Interesting article. I’d add one more point to Gernot’s:

- seL4 does have a test suite, and the verifiers are very happy about that. :-)

Even though it is proved correct, the proof does have assumptions and you can can validate those by test. For maintenance, finding simple obvious mistakes can be quick in a regression test suite, saving you time in verification. The problem with test is just that you don't know when you have tested enough. That’s what the proof is good at.

Cheers,
Gerwin


On 31.08.2015, at 21:46, Gernot Heiser <gernot@nicta.com.au> wrote:

On 31 Aug 2015, at 19:33 , Jeroen Slim van Gelderen <askslim@gmail.com> wrote:

In seL4, capabilities are used to refer to blocks of memory. You can delegate access to parts of your address space simply by passing the capability to another process. You can also implement nested processes, by providing them with only the capabilities to talk to you. Memory in seL4 is typed. For example, some memory regions hold capabilities; to preserve the unforgeable guarantee, they can only be modified by the microkernel. On boot, the kernel reserves some memory for itself and then delegates the remainder of the memory to a process as an untyped memory (UM) capability. -- http://www.informit.com/articles/article.aspx?p=1994798

Thanks for the pointer to this article, I hadn’t seen it.

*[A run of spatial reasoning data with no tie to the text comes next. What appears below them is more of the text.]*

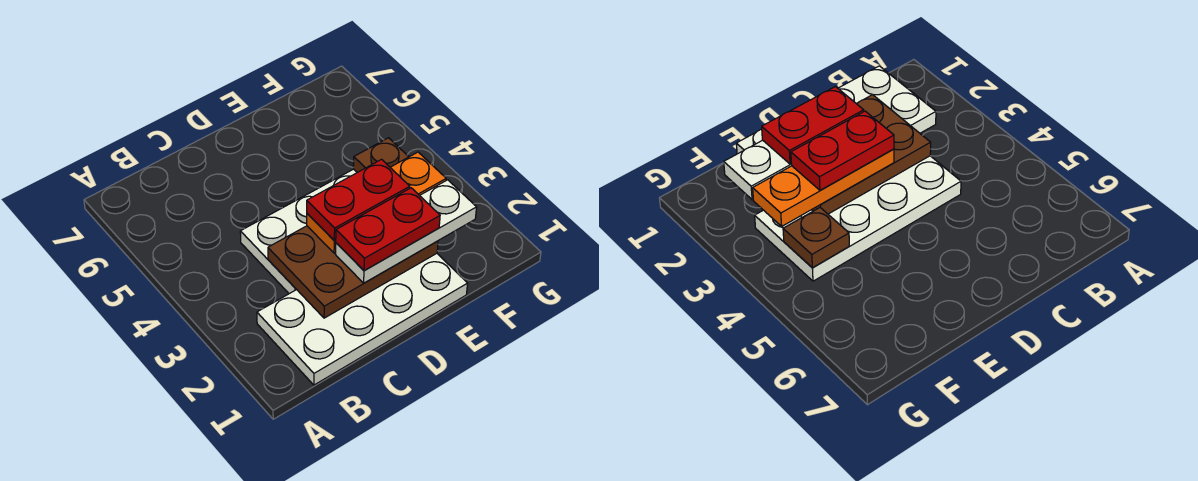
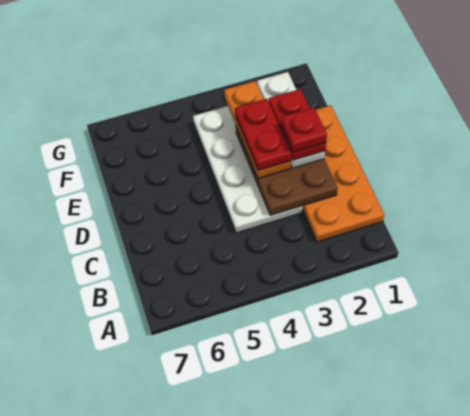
white plate B1:E2 level 1 -> orange plate B1:E2 level 1
none -> red plate D2 level 5
brown plate F4 level 2 -> none

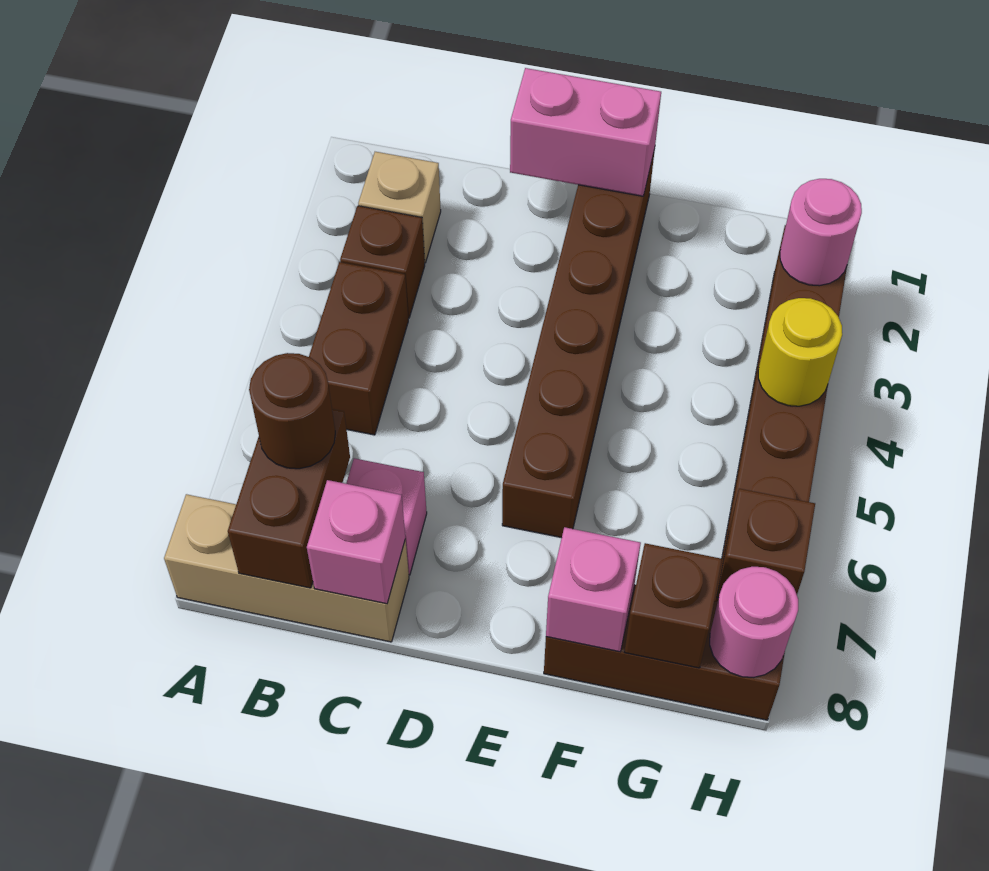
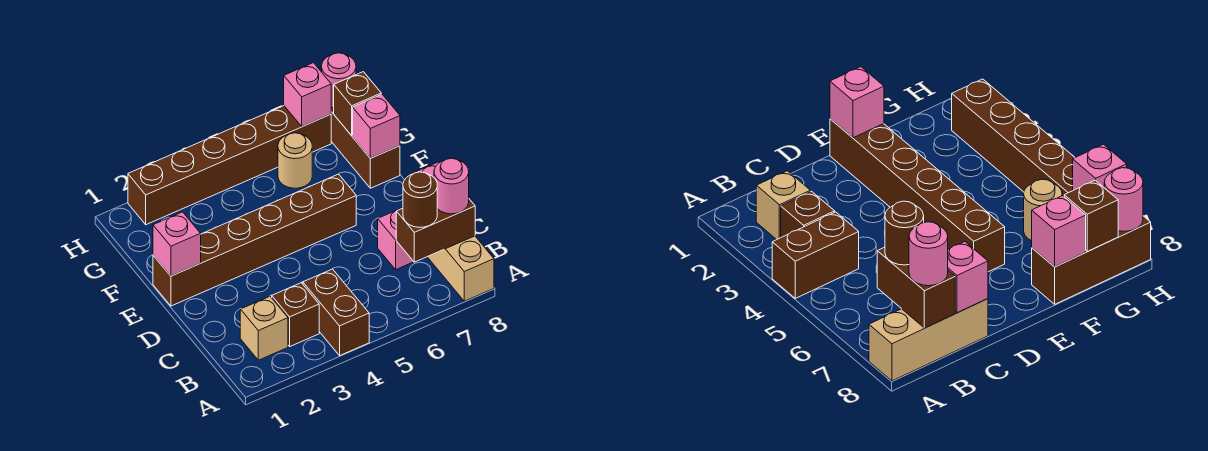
brown brick B4:B5 level 1 -> brown brick A4:B4 level 1
pink brick D1:E1 level 2 -> pink brick E1 level 2
none -> tan round brick G6 level 1
pink round brick H2 level 2 -> pink round brick B8 level 3
yellow round brick H4 level 2 -> none
brown brick H7 level 2 -> pink brick H7 level 2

It has a lot of informed content, but also some some confusion, so take it with a grain of salt.

Among the things I noticed:

- this is the first time I hear about doubling access-rights check in Mach being a major issue. Maybe it was, but it hasn’t figured in the literature or discussions with Jochen Liedtke. Other comments about Mach I can confirm.

- I have no idea where this factor 25 comes from: "The numbers produced by NICTA indicate that it costs around 25 times as much to develop a system this way as to develop one with no verification, testing, or QA.” OK, writing an OS with “cat >” is going to be faster, but also utterly useless, so what’s the point? Our more detailed analysis paints a completely different picture: we’re a factor 2–3 *cheaper* than traditional "high-assurance” software (which still has no guarantee of correctness), and a factor 2–4 more expensive than traditional low-assurance software (which doesn’t even pretend to make any claims of correctness). For details, check the peer-reviewed literature: https://ssrg.nicta.com.au/publications/nictaabstracts/Klein_AEMSKH_14.abstract.pml

- the comments about preemtability (or not) miss the point. The continuation-passing style is a result of seL4 being an event-based design (as opposed to the traditional process-oriented L4 kernels), a decision which was made *before* any thought of verification (to reduce memory usage) but turned out to be an enabler. The mechanism for achieving good interrupt latencies are preemption points, which aren’t new, the UNSW L4/MIPS kernel had them 18 years ago. See ttps://ssrg.nicta.com.au/publications/nictaabstracts/Elphinstone_Heiser_13.abstract.pml for details.

- TrustZone actually adds *nothing* that can’t be achieved with just seL4. Its continued existence is a result of established players not wanting to change their (broken) security model.